Modern farming is perhaps no less work, but in many ways much more comfortable – and productive – than the idealized version. It’s also alien to most people.
The cab of a modern combine can resemble the cockpit of an airliner in its complexity. On-board computers display precise maps of a field, overlaying yield data with input data, allowing a farmer to plan next year’s crop while completing the harvest. In the spring, similar systems allow seed and fertilizer to vary over the field as needed, saving input costs and reducing environmental impact, such as runoff from excess fertilizer.
Technology – specifically biotechnology – has also revolutionized crop development. For example, farmers love GMO (genetically modified organism) crops. They have adopted them faster and more broadly than any other agricultural innovation in history, because they allow crops to be grown more easily and with less environmental impact. But some non-farmers hate GMOs, launching vociferous campaigns against their use – even for humanitarian purposes.
At the same time, the growth of farmers’ markets, and marketing buzzwords like “organic” and “natural,” are well-received by the food-buying public.

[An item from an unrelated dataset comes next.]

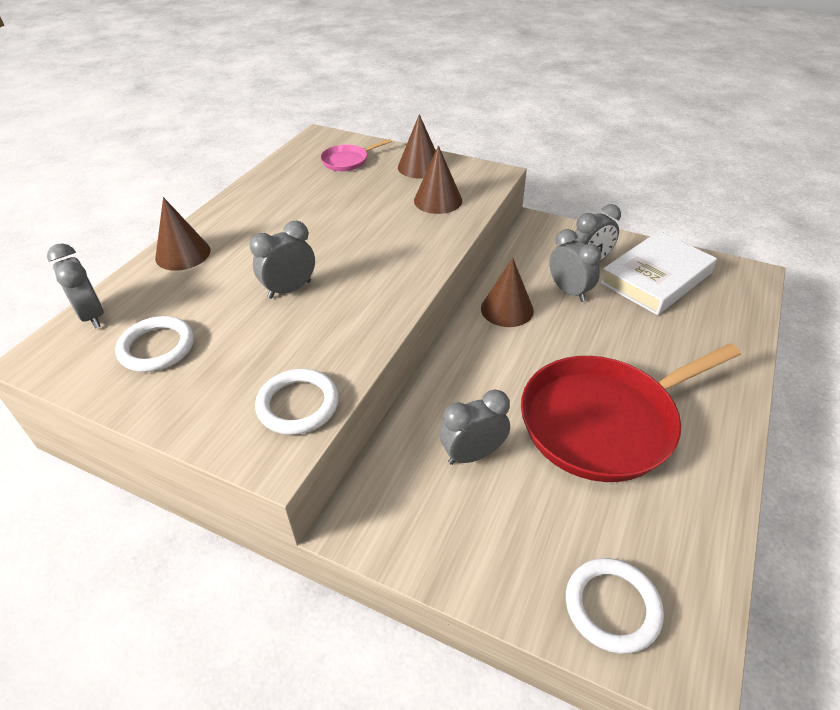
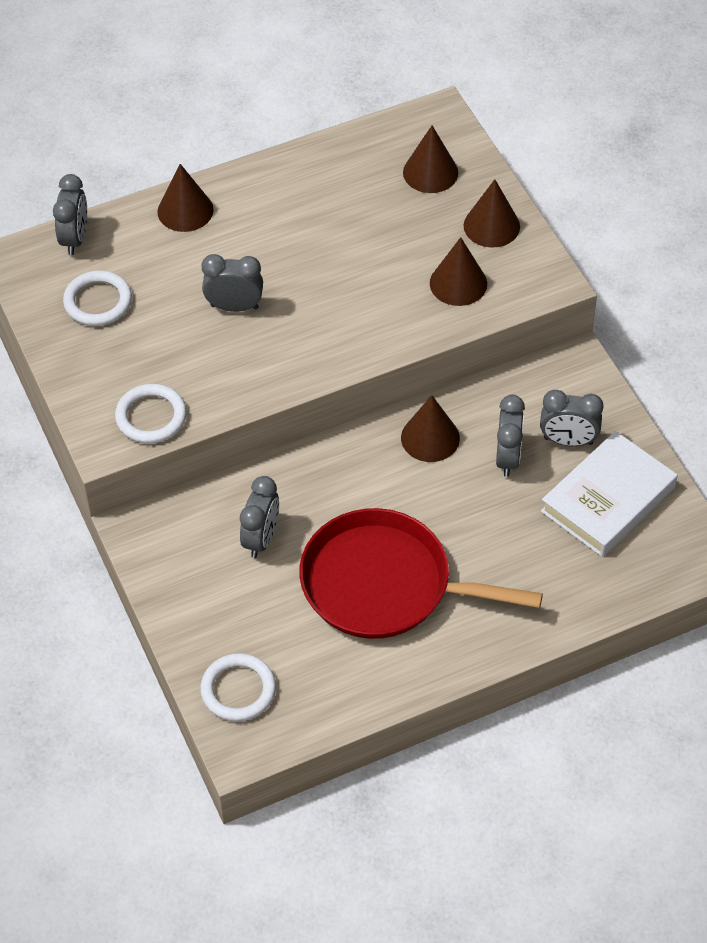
camera: 40 degrees right, 10 degrees up
(347, 161) = (430, 172): pink pan -> brown cone
(473, 454) = (261, 539): grey clock -> grey clock turned 90 degrees clockwise
(655, 278) = (608, 499): white book -> white book turned 45 degrees counterclockwise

Such words conjure up the wholesome, nostalgic image of Grandpa in his bib overalls, and Grandma in her gingham dress.
It’s a familiar image, a comforting one, but also out of date – and it threatens modern farming. Urban people, several generations removed from the farm and with an outdated view of how their food is produced, are vulnerable to misinformation and scare tactics.
Farmers are a fiercely independent bunch, but License to Farm warns that activists are working to take away this independence. Farmers are in danger of losing the freedom to manage their land in the way they choose, using what they deem the best tools for the job according to their experience and expertise.
But the same technologies that allow farmers to check commodity prices from their laptops on the combine give them the tools to make their voices heard. Through social media, blogs, posting brief video “ride alongs” from their cell phones, they can speak directly to their urban cousins. They need not let silence take away their “license to farm.”
Michael Robin is a Saskatoon-based freelance writer.